This website introduces my work and its association with the aims of ICITA. The group and its eclectic membership arose in 1960 in Melbourne, Australia. Its membership viewed the ultimate aim of design education to be an interaction of the technologies and arts thrusting its implications well into the rest of education.
A principal aim of the group was to investigate the origin of the virtue and ideas of inventors and designers. Impressed with the work and philosophy of the German Bauhaus School and design education in general the group members investigated what premise lay behind their persistence to speak about applied design philosophy as an ‘integration of technology and art’. It appeared to be the contingency of the ‘head / hand’ approach designers used to divine ideas and produce high quality products.

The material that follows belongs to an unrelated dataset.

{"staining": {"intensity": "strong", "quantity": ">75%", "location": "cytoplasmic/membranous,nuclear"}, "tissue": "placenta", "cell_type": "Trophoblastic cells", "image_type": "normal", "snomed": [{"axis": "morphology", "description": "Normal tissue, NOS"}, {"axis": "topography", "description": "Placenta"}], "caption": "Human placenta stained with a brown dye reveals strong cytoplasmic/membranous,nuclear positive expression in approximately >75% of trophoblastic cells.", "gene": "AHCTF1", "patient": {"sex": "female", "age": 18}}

This ‘head / hand’ approach was already reflected by renaissance inventors like Leonardo da Vinci, Ramelli and others and the psychology as well as methodology of these extra-ordinary people pointed to a much more complex epistemology than that of crafting ‘products’.
It is perhaps no surprise that what eventuated in later research is a recognition that this integration can be an interactive process that plays out as a form of dualistic psychology in which we recognize the ‘head / hand’ process of the technologist and artist within us, thus approximating closer towards what is meant by ‘the integration of technology and art’.
The original ICITA group dispersed in the late sixties after writing a number of articles and these were published in the Institute of Draftsmen of Australia Magazine in 1970. The present author, however, pursued this investigation through his research consultancy with the Victorian Education Department in a subject described as ‘Graphic Communication’ and research at Monash University and RMIT University in Melbourne (Australia).